Saved data entries
::::::::
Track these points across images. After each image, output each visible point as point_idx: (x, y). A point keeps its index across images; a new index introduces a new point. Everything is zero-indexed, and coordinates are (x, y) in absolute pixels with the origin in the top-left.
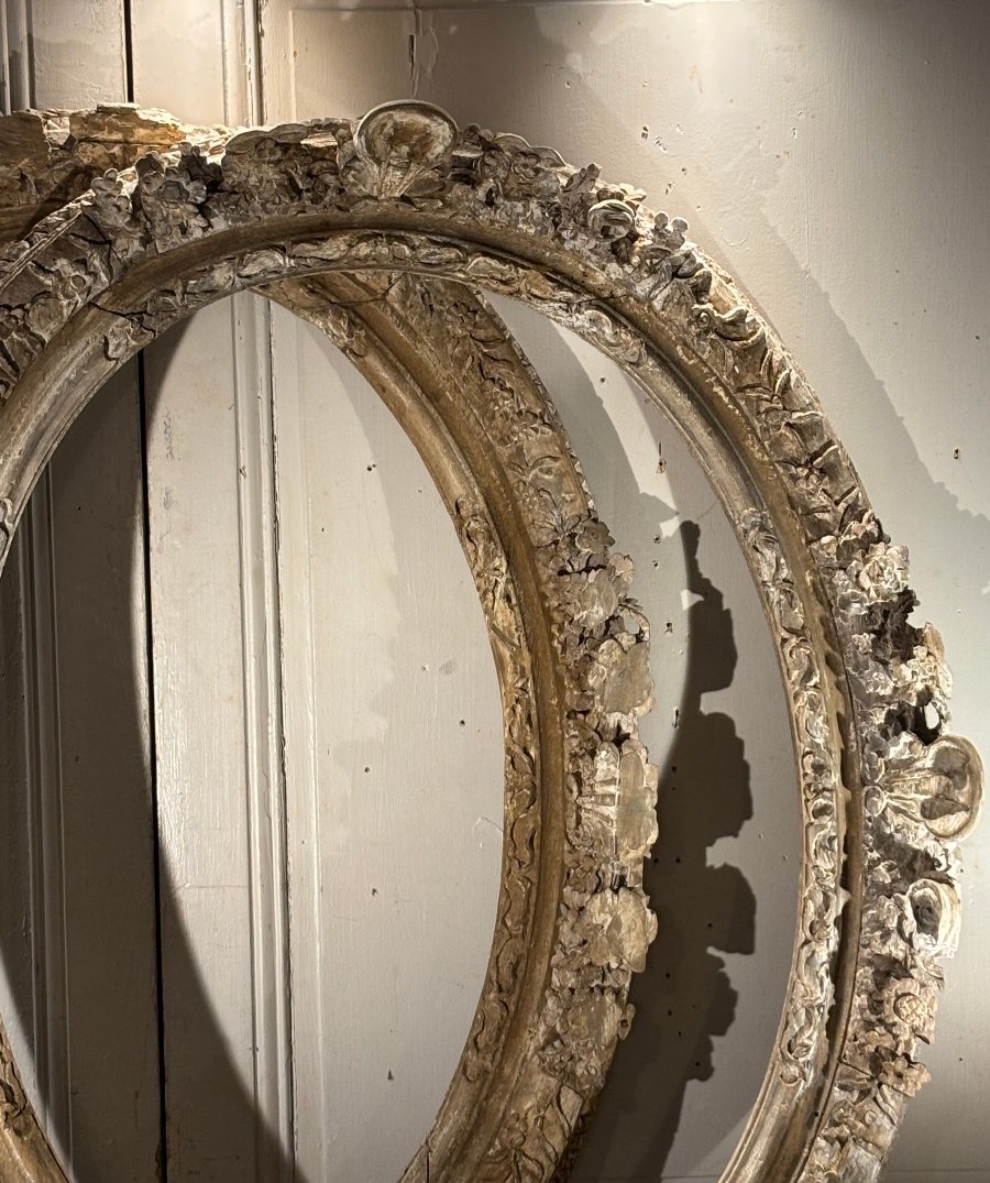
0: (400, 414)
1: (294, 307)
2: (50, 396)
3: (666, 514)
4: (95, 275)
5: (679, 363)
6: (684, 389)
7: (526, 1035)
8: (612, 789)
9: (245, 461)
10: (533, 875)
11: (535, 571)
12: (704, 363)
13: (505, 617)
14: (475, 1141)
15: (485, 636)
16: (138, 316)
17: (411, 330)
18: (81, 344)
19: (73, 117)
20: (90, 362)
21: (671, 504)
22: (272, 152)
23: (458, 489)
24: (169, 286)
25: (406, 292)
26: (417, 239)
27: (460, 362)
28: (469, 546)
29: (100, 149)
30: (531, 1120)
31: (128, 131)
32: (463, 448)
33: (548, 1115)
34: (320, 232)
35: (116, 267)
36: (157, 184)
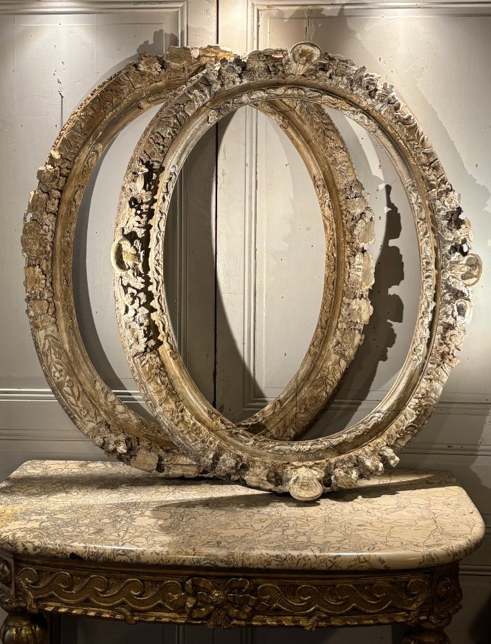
::::::::
Activity:
Could you set down every line of the rows above word for word, leaving the pictures out?

Answer section:
Track these points across images. After each image, output each visible point as point_idx: (x, y). A point keeps its index across images; a new index introduces a new point. Everything is zero-indexed, and coordinates are (x, y) in absolute pixels with the origin in the top-left.
0: (400, 414)
1: (294, 307)
2: (50, 396)
3: (666, 514)
4: (95, 275)
5: (679, 363)
6: (684, 389)
7: (526, 1035)
8: (612, 789)
9: (245, 461)
10: (533, 875)
11: (535, 571)
12: (704, 363)
13: (505, 617)
14: (475, 1141)
15: (485, 636)
16: (138, 316)
17: (411, 330)
18: (81, 344)
19: (73, 117)
20: (90, 362)
21: (671, 504)
22: (272, 152)
23: (458, 489)
24: (169, 286)
25: (406, 292)
26: (417, 239)
27: (460, 362)
28: (469, 546)
29: (100, 149)
30: (531, 1120)
31: (128, 131)
32: (463, 448)
33: (548, 1115)
34: (320, 232)
35: (116, 267)
36: (157, 184)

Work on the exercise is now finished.